Will There Be a Season 2?
By Mykal Urbina
It started as a question: “Why isn’t there a singular place to find new works by LDS artists?”
That turned into an idea: “What if we could help track every new project by LDS artists, anywhere in the world?”
Which became a challenge: “We couldn’t, could we…?”
Then a concept: One year—one Season—of Latter-day Saint arts.
And, eventually, a publication (and a calendar, and a multidisciplinary editorial review, a holiday guide, playlists, media recommendations, a summer special issue, dozens of commissioned works: a whirlwind and a triumph).
We saw our role, initially, as aggregators, collectors of information, and distributors of data. We would raise the flag for every author, visual artist, composer, musician, choreographer, podcaster, and filmmaker who created something, anything.
In September 2022, Glen Nelson wrote The Season’s first In Mind thinkpiece, a captivating essay comparing the influences of Catholicism on Bruce Springsteen’s music to the influences of Mormonism on Brandon Flowers’ music: “Brandon Flowers’s Pressure Machine.” We commissioned artist Madeline Rupard to illustrate the article. Six months later, Brandon and two of his Killers bandmates appeared centerstage at a benefit event for our organization, where Brandon spoke candidly about the intersection of his faith and his music. Prints of Madeline’s work were given as gifts, now on display in dozens of homes. The event itself became one of the very kinds of current artistic experiences The Season aims to capture. Through that event we became aware of multicultural, all-denominational musical group, the KING will come, and their album releases and special events followed. Throughout the year, members and non-members alike connected with the Center for the first time, sharing the artists they know and love. The wheel keeps spinning. The Season set in motion so many wheels.
It begs the question, then, is it possible to immerse oneself in the art of your people without being inspired to create, yourself? To not then become a purveyor, consumer, advocate, and operator within the very ecosystem you meant only to observe?
Perhaps the very mission this project aimed to address gives us the answer: The Center for Latter-day Saint Arts exists at the intersection of divine creativity and cultural relevance.
We believe, wholly, that there is divinity in creativity. President Spencer W. Kimball taught: “I find that when I get casual in my relationships with divinity and when it seems that no divine ear is listening and no divine voice is speaking, that I am far, far away.”

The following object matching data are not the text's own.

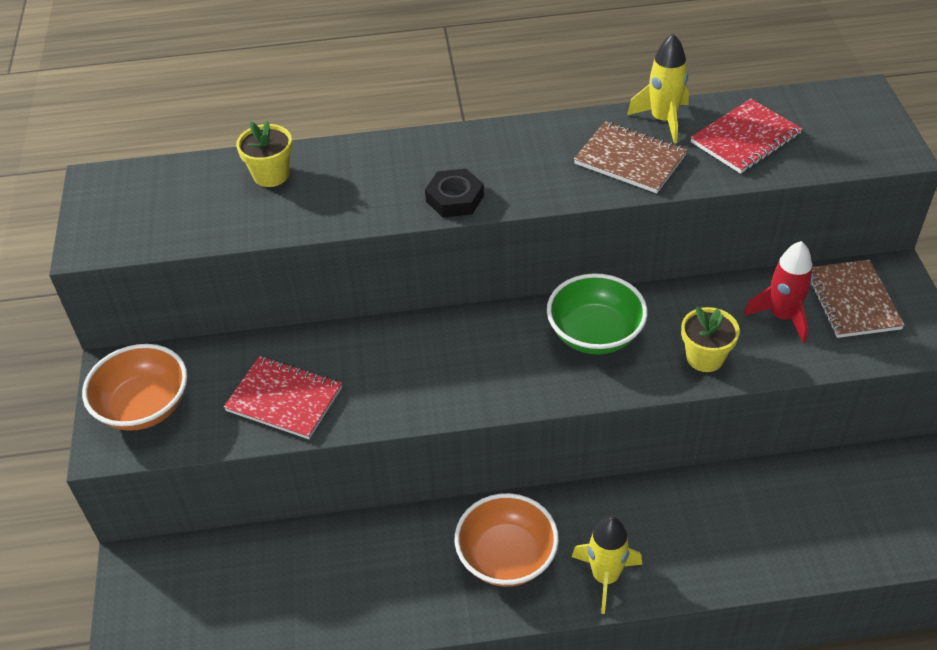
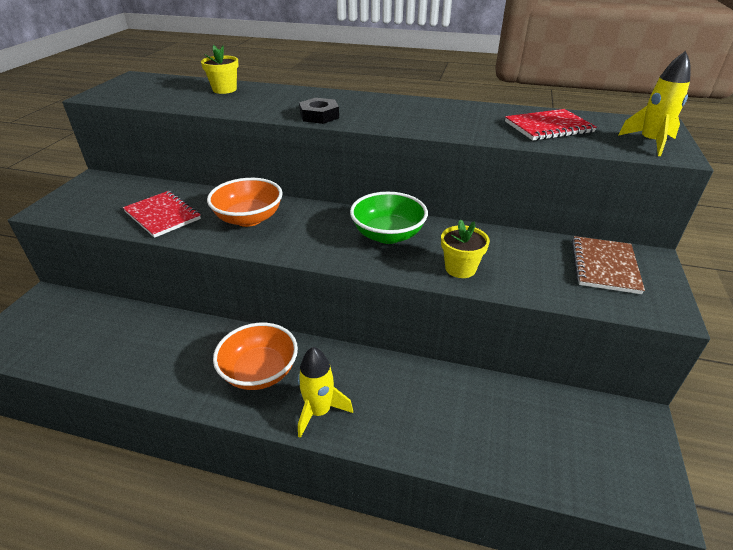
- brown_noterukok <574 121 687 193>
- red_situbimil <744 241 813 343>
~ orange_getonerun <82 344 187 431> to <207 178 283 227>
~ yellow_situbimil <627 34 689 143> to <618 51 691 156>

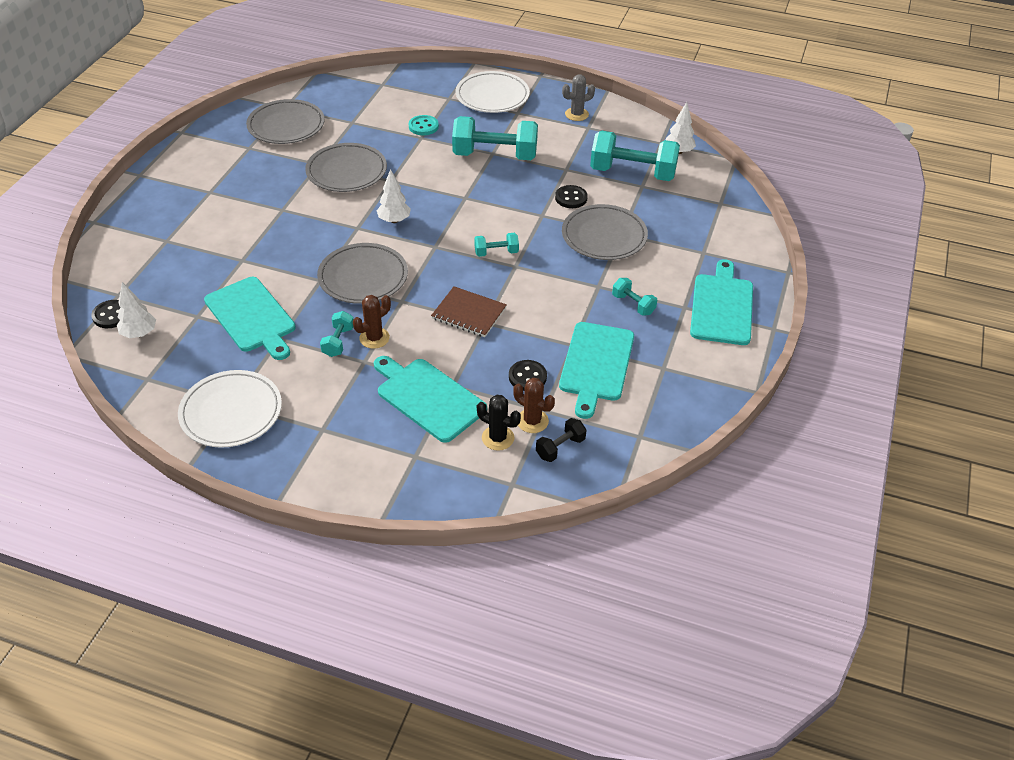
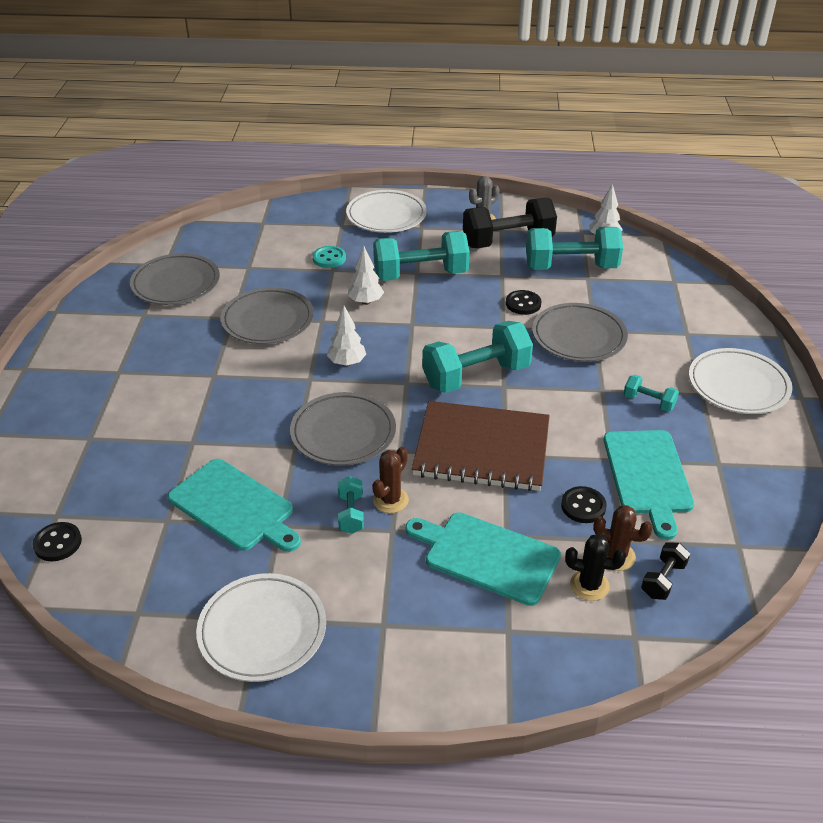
+ black_nevikax <463 198 557 248>
~ white_perafak <117 282 156 338> to <348 246 384 305>
~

To draw closer to divinity is to find more divinity and our Latter-day Saint artists are a verified fount of inspiration. Such was true of The Season–find one new artist, you’ll find ten more. Connect one artist to a newfound peer and friend, you’ll create an entirely new network. (For example, see author Bridget Verhaaren. See musician Jenn Blosil. See choreographer Michelle Dorrance.) For this reason, the Center will not become casual in its efforts to discover and foster our community’s artists, and in doing so, we will continue to offer another entry point to the Church, to its people, to our history, and to our shared culture.
So the question remains: “Will there be a Season 2?”
In its totality, no. The Season was always intended to be a one-year project, a snapshot in time, with learnings and discoveries that would inform the Center’s role in the Latter-day Saint arts community. But to lose that momentum–that direct line to the now–would be to miss perhaps the greatest potential that The Season uncovered, to continue building a community of Latter-day Saint creators and appreciators.
Here’s what you can expect from The Season moving forward:
The Season, if you subscribe, will appear in your inbox twice monthly. First, with an In Mind-style thinkpiece to keep you immersed in the goings-on of the Latter-day Saint art world. And second, a monthly profile in the much-loved My Sunday interview series that describes the typical Sunday for some extraordinary artists. The Holiday Gift Guide will return for Christmas 2023, connecting you with LDS makers and artists whose works would make beautiful and meaningful additions to your shopping lists. The Season will live on in its most impactful, most sustainable form, and we will continue to invite your participation along the way.
To our readers, thank you for your overwhelming support of this experiment, for sharing with us the artists you admire and the artists you know personally, for helping us blaze a trail to knowledge and awareness and inspiration. You are the heartbeat of the Center, and we can’t wait to press forward with you and for you.